*Text shown*.
Carolyn Egan, with the Ontario Coalition of Abortion Clinics, said she spoke with members of Morgentaler's family, who told her he died early Wednesday morning, surrounded by family, and that it was a peaceful death at his Toronto home.
Morgentaler emerged in 1969 as one of Canada's most controversial figures when he broke the law at the time, and opened the country's first abortion clinic in Montreal.
- Abortion rights: significant moments in Canadian history
- Video: Morgentaler's 1998 interview with Brian Stewart
- CBC Archives: Henry Morgentaler enters the abortion debate
Over the next two decades, he would be heralded as a hero by some, and called a murderer by others as he fought to change Canada's abortion laws.
Morgentaler, who was born in Lodz, Poland, and came to Canada after the Second World War, emerged in 1967 as an advocate for the right of women to have abortion on demand — a polarizing issue in Canada. His abortion clinic in Montreal was followed by more clinics across the country.

*Data under study*.

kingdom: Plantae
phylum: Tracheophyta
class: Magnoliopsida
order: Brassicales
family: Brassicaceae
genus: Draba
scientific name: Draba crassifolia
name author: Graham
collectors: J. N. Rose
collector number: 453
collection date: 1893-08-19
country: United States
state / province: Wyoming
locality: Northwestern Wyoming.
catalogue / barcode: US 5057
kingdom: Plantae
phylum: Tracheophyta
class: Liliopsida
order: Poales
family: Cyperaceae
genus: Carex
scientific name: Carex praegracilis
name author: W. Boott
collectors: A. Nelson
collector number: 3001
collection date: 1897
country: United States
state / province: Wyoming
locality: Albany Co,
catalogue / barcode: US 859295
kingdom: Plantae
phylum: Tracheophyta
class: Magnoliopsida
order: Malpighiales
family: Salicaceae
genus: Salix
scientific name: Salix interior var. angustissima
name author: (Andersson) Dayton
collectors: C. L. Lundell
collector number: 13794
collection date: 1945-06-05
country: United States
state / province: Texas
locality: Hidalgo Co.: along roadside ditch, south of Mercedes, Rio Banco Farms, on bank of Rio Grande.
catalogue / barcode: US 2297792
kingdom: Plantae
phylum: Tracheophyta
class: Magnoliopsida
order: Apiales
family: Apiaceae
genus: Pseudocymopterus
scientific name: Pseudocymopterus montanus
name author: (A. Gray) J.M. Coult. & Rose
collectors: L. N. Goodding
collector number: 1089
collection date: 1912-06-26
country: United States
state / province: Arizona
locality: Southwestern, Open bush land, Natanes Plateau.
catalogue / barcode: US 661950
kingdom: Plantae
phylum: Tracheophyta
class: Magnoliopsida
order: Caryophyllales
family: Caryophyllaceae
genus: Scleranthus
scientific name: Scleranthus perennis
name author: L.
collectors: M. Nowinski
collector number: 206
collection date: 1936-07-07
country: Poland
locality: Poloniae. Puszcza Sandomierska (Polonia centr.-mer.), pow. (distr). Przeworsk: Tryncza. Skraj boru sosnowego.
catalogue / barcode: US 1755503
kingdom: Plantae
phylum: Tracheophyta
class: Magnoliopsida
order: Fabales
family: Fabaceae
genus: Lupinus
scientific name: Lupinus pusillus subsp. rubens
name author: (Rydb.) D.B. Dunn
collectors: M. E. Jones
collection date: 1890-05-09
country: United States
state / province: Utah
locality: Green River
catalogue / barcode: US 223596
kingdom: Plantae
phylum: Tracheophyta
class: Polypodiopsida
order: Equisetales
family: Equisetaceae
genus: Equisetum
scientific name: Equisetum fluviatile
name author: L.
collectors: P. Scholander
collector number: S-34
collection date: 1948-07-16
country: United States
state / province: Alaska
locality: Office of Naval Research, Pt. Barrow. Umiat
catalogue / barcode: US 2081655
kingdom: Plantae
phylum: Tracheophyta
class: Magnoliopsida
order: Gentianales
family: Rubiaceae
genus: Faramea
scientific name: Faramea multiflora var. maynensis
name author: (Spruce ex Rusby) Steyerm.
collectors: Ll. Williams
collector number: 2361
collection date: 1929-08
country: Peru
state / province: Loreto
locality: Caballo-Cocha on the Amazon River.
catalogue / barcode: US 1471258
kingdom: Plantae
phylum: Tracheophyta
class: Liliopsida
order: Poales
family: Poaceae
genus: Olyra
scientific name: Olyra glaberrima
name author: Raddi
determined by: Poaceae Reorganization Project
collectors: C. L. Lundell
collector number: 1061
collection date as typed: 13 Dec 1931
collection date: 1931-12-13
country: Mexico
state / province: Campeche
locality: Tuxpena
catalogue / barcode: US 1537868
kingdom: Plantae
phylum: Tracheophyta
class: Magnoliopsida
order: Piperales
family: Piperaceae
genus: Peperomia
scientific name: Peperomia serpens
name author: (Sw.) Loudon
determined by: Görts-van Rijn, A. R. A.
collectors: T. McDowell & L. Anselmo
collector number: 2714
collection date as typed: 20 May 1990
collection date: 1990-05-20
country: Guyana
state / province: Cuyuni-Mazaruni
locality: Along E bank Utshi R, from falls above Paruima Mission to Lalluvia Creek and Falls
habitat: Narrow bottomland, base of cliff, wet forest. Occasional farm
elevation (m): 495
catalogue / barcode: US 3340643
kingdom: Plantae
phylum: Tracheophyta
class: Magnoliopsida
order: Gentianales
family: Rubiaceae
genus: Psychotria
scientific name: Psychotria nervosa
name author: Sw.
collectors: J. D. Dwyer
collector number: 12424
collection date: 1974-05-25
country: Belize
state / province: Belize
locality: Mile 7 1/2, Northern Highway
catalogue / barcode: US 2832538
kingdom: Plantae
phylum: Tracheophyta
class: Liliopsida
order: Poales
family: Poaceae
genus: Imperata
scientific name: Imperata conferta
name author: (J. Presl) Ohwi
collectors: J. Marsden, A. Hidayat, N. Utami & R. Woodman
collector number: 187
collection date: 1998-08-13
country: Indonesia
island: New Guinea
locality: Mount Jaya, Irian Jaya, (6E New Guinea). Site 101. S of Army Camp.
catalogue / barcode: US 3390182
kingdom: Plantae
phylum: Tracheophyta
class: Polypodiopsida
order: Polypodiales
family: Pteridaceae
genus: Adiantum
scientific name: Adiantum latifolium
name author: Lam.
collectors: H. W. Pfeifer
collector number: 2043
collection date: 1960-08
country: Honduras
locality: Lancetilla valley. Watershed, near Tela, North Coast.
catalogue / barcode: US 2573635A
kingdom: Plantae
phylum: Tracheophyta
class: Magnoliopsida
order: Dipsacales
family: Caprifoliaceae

*Exercise requirements*.
**1)** In the article on Henry Morgentaler, in which city did he open Canada's first abortion clinic?
**2)** For each statement, say whether it agrees with the article on Henry Morgentaler, and quote the words that decide it. (a) Morgentaler was born in Lodz, Poland. (b) He died in a Montreal hospital. (c) He came to Canada before the Second World War.
**3)** Go on with the article on Henry Morgentaler, starting after its last sentence.

*Task answers*.
**1)** He opened it in Montreal.

**2)**
(a) Yes: "who was born in Lodz, Poland"
(b) No: "it was a peaceful death at his Toronto home"
(c) No: "came to Canada after the Second World War"

**3)**
"His work changed the legal landscape in Canada, and eventually led to the 1988 landmark Supreme Court of Canada decision that gave women the right to obtain abortion care," said Vicki Saporta, president of the National Abortion Federation.
"Dr. Morgentaler was a legend, a hero, and a national treasure in both our countries, and we will miss him dearly."
Activists expressed outrage
In the late 1960s, Morgentaler dedicated his energies to family planning issues, including abortions.
In 1967, he urged a House of Commons committee to reconsider abortion law, saying any woman should have the right to end her pregnancy without risking death.
At the time, attempting to induce abortion was a crime punishable by life imprisonment and the woman faced imprisonment of two years.
Anti-abortion activists targeted the clinics, and rallies, protests and legal battles followed until Jan. 28, 1988, when the Supreme Court struck down Canada's abortion law as unconstitutional.
It was a huge victory for Morgentaler and his supporters. “Finally, we have freedom of reproduction in this country,” he said. He called it a victory for women, common sense and justice.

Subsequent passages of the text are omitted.